# PASSAGE PROVIDED

Net loss for the three months ended March 31, 2026, was $1,954,683 compared to $2,027,579 for the same period a year ago. The decrease of $72,896 was due to a decrease of $99,782 in loss from operations, offset by an increase in other expenses of $26,866.

 

Liquidity and Capital Resources

 

In accordance with FASB Accounting Standards Codification (“ASC”) 205-40, Presentation of Financial Statements – Going Concern (“Topic 205-40”), management is required to evaluate whether there are conditions and events, considered in the aggregate that raise substantial doubt about the Company’s ability to continue as a going concern for at least 12 months from the issuance date of the Company’s financial statements. This evaluation does not take into consideration the potential mitigating effect of management’s plans that have not been fully implemented or are not within control of the Company as of the date the financial statements are issued. When substantial doubt exists under this methodology, management evaluates whether the mitigating effect of its plans sufficiently alleviates substantial doubt about the Company’s ability to continue as a going concern. The mitigating effect of management’s plans, however, is only considered if both (1) it is probable that the plans will be effectively implemented within one year after the date that the financial statements are issued, and (2) it is probable that the plans, when implemented, will mitigate the relevant conditions or events that raise substantial doubt about the entity’s ability to continue as a going concern within one year after the date that the financial statements are issued.

 

The Company expects to incur losses and have negative net cash flows from operating activities as it continues developing its DapibusTM and C1 microbial protein production platforms and related products, and as it expands its pipelines and engages in further research and development activities for internal products as well as for its third-party collaborators and licensees. The success of the Company depends on its ability to develop its technologies and products to the point of regulatory approval, commercialization, and subsequent revenue generation or through the sublicensing of the Company’s technologies and products, and its ability to raise capital to finance these developmental efforts.

 

On March 8, 2024, the Company issued an aggregate principal amount of $6.0 million of its 8.0% Senior Secured Convertible Promissory Notes (the “Convertible Notes”) in a private placement. The purchasers of the Convertible Notes included immediate family members and family trusts related to Mark Emalfarb, our President and Chief Executive Officer and a member of our Board of Directors, including The Francisco Trust, an existing holder of more than 5% of the Company’s outstanding common stock (collectively, the “Purchasers”). The net proceeds from the sale of Convertible Notes, after deducting offering expenses, were $5,824,326. The Company intends to use the net proceeds from the offering of the Convertible Notes for working capital and general corporate purposes.

 

The Convertible Notes are senior, secured obligations of Dyadic and its affiliates, and interest is payable quarterly in cash on the principal amount equal to 8% per annum. The Convertible Notes, as amended, will mature on December 31, 2027 (the “Maturity Date”), unless earlier converted, repurchased, or redeemed in accordance with the terms of the Convertible Notes. The Convertible Notes can be converted into shares of common stock, at the option of the holders of the Convertible Notes (the “Noteholders”) at any time prior to the Maturity Date.

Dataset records
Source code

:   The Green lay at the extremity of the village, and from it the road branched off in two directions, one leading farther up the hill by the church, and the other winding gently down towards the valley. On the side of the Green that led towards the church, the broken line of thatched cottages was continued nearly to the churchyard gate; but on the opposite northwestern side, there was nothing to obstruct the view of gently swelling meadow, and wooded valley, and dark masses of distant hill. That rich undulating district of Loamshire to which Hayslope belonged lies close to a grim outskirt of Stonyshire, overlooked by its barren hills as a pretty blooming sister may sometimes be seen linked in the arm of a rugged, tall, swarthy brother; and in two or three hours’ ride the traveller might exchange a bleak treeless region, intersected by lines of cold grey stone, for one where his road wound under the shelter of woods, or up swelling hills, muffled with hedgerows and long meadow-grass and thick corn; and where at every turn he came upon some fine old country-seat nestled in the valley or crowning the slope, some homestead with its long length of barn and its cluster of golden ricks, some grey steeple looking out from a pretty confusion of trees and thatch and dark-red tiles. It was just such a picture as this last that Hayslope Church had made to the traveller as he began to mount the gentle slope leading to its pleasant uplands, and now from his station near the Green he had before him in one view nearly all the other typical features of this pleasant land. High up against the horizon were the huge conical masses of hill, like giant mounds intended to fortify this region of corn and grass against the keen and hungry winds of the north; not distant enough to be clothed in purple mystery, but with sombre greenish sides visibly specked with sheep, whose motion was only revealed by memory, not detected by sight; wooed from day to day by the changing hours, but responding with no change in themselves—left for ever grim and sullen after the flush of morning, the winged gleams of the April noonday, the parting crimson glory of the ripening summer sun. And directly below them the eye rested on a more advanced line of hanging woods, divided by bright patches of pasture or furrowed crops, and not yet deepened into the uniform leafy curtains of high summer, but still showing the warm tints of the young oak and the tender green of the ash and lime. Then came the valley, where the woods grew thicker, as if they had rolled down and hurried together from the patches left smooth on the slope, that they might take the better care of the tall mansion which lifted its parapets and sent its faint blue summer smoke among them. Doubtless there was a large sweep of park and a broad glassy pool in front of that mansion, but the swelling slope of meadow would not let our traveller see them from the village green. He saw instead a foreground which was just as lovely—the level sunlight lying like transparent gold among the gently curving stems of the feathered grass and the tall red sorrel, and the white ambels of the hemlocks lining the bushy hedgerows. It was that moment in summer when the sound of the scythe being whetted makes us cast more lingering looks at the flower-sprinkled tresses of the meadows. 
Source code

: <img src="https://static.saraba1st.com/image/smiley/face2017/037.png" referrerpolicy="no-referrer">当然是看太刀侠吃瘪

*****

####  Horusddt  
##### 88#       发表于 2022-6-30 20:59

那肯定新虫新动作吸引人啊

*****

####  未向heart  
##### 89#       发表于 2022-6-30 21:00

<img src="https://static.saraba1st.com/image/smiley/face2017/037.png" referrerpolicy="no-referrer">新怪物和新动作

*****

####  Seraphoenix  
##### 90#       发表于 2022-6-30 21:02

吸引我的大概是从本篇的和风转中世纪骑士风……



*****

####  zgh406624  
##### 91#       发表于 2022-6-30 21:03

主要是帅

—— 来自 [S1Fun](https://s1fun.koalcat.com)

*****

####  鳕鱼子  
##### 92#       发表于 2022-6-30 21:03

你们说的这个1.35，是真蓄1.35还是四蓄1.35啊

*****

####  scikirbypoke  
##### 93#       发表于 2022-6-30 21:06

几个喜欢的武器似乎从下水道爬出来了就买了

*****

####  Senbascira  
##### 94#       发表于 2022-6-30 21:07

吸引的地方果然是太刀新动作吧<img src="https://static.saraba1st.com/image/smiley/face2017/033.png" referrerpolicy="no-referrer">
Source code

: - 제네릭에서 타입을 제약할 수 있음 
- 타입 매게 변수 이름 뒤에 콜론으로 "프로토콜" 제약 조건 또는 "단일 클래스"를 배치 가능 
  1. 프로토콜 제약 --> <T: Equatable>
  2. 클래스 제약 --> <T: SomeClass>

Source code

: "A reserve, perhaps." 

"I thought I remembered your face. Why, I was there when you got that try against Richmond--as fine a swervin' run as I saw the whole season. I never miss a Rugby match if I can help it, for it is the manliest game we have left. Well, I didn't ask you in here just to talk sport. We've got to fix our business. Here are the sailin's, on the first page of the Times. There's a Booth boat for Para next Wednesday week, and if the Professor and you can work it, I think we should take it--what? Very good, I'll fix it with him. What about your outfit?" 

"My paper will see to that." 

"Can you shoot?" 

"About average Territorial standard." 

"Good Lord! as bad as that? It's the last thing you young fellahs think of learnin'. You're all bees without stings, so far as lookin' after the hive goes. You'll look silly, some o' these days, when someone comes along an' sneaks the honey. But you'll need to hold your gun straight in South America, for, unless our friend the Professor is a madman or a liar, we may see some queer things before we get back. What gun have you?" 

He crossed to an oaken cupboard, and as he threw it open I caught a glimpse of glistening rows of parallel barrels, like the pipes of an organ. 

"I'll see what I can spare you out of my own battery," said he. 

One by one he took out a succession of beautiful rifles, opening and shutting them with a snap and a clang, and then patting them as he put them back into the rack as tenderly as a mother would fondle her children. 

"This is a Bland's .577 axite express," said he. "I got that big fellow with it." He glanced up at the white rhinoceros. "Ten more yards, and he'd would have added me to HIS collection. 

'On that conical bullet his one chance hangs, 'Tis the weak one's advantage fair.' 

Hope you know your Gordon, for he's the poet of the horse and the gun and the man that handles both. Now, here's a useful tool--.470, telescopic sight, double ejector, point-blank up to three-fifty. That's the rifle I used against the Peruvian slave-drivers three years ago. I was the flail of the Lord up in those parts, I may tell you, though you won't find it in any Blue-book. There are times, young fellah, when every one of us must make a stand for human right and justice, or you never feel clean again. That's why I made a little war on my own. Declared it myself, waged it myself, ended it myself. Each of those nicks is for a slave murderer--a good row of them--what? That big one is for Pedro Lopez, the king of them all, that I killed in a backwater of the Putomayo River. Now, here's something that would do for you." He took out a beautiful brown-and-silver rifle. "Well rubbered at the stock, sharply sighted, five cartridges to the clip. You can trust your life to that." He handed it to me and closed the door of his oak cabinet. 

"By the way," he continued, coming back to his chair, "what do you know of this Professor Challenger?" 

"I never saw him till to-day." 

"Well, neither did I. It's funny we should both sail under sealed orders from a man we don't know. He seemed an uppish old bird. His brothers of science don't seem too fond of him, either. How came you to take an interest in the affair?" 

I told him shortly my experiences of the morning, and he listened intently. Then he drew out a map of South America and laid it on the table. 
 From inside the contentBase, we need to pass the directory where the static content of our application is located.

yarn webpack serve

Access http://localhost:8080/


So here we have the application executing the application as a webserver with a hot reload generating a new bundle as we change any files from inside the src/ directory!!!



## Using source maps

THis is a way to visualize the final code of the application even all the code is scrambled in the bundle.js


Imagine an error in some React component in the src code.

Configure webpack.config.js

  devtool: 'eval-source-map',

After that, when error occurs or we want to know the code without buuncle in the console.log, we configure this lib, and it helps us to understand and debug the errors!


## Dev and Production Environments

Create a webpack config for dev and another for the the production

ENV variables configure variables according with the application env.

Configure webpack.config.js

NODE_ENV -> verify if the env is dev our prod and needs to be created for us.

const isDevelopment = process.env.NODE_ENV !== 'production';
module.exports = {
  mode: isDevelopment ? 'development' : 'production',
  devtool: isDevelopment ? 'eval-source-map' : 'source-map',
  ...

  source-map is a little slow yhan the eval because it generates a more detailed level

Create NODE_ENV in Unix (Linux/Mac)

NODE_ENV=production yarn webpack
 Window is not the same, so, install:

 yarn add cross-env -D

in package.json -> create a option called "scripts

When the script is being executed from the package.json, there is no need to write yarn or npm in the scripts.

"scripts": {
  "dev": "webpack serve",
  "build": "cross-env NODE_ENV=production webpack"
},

# PROBLEM SET
A – In the filing excerpt, set down the passage from "On March 8, 2024, the" to "general corporate purposes." word for word.
B – Decide whether each statement agrees with the filing excerpt, answering yes or no and quoting the words that settle it. (i) The net loss for the three months ended March 31, 2026, was smaller than for the same period a year earlier. (ii) Interest on the Convertible Notes is payable monthly. (iii) The Convertible Notes, as amended, mature on December 31, 2027.
C – Please answer these questions from the filing excerpt.
(i) What aggregate principal amount of Convertible Notes did the Company issue on March 8, 2024?
(ii) What were the net proceeds from the sale of the Convertible Notes after offering expenses?
(iii) Which ASC topic requires management to evaluate the Company's ability to continue as a going concern?

# RESULTS FOR THE EXERCISE
A –
On March 8, 2024, the Company issued an aggregate principal amount of $6.0 million of its 8.0% Senior Secured Convertible Promissory Notes (the “Convertible Notes”) in a private placement. The purchasers of the Convertible Notes included immediate family members and family trusts related to Mark Emalfarb, our President and Chief Executive Officer and a member of our Board of Directors, including The Francisco Trust, an existing holder of more than 5% of the Company’s outstanding common stock (collectively, the “Purchasers”). The net proceeds from the sale of Convertible Notes, after deducting offering expenses, were $5,824,326. The Company intends to use the net proceeds from the offering of the Convertible Notes for working capital and general corporate purposes.

B –
(i) Yes: "was $1,954,683 compared to $2,027,579 for the same period a year ago"
(ii) No: "interest is payable quarterly in cash"
(iii) Yes: "will mature on December 31, 2027"

C –
(i) $6.0 million
(ii) $5,824,326
(iii) ASC 205-40, Presentation of Financial Statements – Going Concern